To group by a Spark data-frame with pyspark I use command like that:
df2 = df.groupBy('_c1','_c3').agg({'_c4':'max', '_c2' : 'avg'})
As a result I get output like that:
+-----------------+-------------+------------------+--------+
| _c1| _c3| avg(_c2)|max(_c4)|
+-----------------+-------------+------------------+--------+
| Local-gov| HS-grad| 644952.5714285715| 9|
| Local-gov| Assoc-acdm|365081.64285714284| 12|
| Never-worked| Some-college| 462294.0| 10|
| Local-gov| Bachelors| 398296.35| 13|
| Federal-gov| HS-grad| 493293.0| 9|
| Private| 12th| 632520.5454545454| 8|
| State-gov| Assoc-voc| 412814.0| 11|
| ?| HS-grad| 545870.9230769231| 9|
| Private| Prof-school|340322.89130434784| 15|
+-----------------+-------------+------------------+--------+
Which is nice but there are two things that I miss:
- I would like to have a control over the names of the columns.
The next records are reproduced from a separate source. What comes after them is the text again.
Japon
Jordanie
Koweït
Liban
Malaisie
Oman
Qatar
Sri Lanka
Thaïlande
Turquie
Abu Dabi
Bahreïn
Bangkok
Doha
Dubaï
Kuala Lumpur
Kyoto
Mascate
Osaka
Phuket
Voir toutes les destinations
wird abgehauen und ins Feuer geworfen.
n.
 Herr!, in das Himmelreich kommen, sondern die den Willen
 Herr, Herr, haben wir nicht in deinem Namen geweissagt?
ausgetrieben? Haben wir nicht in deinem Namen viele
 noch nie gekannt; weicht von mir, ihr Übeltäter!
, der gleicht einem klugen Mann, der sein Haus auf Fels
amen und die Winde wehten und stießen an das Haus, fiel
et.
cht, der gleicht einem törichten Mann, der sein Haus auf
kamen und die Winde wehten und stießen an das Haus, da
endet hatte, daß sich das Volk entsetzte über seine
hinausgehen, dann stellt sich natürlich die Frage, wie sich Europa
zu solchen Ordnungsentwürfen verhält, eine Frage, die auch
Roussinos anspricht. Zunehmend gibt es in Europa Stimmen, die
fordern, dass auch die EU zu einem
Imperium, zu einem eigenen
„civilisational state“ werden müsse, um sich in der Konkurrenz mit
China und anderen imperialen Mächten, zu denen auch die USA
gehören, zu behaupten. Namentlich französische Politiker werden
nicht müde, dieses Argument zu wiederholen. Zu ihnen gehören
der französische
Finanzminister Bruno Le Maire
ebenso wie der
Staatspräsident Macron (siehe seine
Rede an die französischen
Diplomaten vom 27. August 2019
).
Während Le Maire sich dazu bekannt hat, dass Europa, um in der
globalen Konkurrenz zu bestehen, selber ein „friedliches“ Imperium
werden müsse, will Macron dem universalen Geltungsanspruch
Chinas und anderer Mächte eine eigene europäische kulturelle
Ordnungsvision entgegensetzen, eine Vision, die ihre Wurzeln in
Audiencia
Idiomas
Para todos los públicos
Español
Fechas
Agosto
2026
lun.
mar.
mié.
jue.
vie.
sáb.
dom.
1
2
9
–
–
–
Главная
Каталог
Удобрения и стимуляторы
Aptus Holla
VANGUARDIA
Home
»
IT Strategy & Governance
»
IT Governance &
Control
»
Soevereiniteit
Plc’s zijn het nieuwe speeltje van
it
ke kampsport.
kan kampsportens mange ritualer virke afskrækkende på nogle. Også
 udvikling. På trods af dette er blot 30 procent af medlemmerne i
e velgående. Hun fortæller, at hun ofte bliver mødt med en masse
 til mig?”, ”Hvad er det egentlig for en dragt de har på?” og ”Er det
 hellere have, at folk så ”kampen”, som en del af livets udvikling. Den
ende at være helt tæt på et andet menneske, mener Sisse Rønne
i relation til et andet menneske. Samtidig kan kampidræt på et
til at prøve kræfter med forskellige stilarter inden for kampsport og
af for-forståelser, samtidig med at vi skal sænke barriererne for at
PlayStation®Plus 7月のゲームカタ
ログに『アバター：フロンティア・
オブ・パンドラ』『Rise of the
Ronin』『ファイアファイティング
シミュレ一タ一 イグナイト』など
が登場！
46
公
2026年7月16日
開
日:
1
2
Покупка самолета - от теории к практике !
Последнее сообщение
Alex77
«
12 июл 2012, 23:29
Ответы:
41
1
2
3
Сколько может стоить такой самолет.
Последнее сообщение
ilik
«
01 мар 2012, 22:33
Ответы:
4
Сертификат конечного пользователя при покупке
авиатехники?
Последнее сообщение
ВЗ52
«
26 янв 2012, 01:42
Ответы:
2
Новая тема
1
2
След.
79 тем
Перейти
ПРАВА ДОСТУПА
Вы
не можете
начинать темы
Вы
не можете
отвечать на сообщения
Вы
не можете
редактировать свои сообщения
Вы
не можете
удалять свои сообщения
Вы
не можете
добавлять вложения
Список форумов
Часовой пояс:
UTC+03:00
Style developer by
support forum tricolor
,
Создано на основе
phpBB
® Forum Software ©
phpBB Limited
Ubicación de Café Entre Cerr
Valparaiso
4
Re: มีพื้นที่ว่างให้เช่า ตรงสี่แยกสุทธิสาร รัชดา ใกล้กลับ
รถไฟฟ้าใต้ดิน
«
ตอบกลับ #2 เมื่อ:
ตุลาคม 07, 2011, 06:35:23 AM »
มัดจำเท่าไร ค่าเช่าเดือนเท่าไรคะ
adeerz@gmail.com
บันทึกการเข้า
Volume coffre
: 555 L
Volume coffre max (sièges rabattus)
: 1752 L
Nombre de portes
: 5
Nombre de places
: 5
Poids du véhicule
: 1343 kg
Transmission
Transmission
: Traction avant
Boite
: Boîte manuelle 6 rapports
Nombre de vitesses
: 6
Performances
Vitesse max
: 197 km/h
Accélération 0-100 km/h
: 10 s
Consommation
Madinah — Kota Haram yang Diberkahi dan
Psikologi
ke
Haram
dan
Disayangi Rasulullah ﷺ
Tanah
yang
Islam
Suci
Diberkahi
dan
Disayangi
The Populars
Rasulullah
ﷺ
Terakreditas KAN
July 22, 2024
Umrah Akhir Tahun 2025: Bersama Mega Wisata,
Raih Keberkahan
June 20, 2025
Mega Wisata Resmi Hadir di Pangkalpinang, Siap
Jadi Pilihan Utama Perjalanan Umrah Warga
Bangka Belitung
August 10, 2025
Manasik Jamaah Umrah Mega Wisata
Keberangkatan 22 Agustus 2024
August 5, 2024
For example I want a new column to be named
avg_c2
insteadavg(_c2)
. I want to aggregate the same column in different ways. For example I might want to know minimum and maximum of column
_c4
. I tried that following and it does not work:df2 = df.groupBy('_c1','_c3').agg({'_c4':('min','max'), '_c2' : 'avg'})
Is there a way to achieve what I need?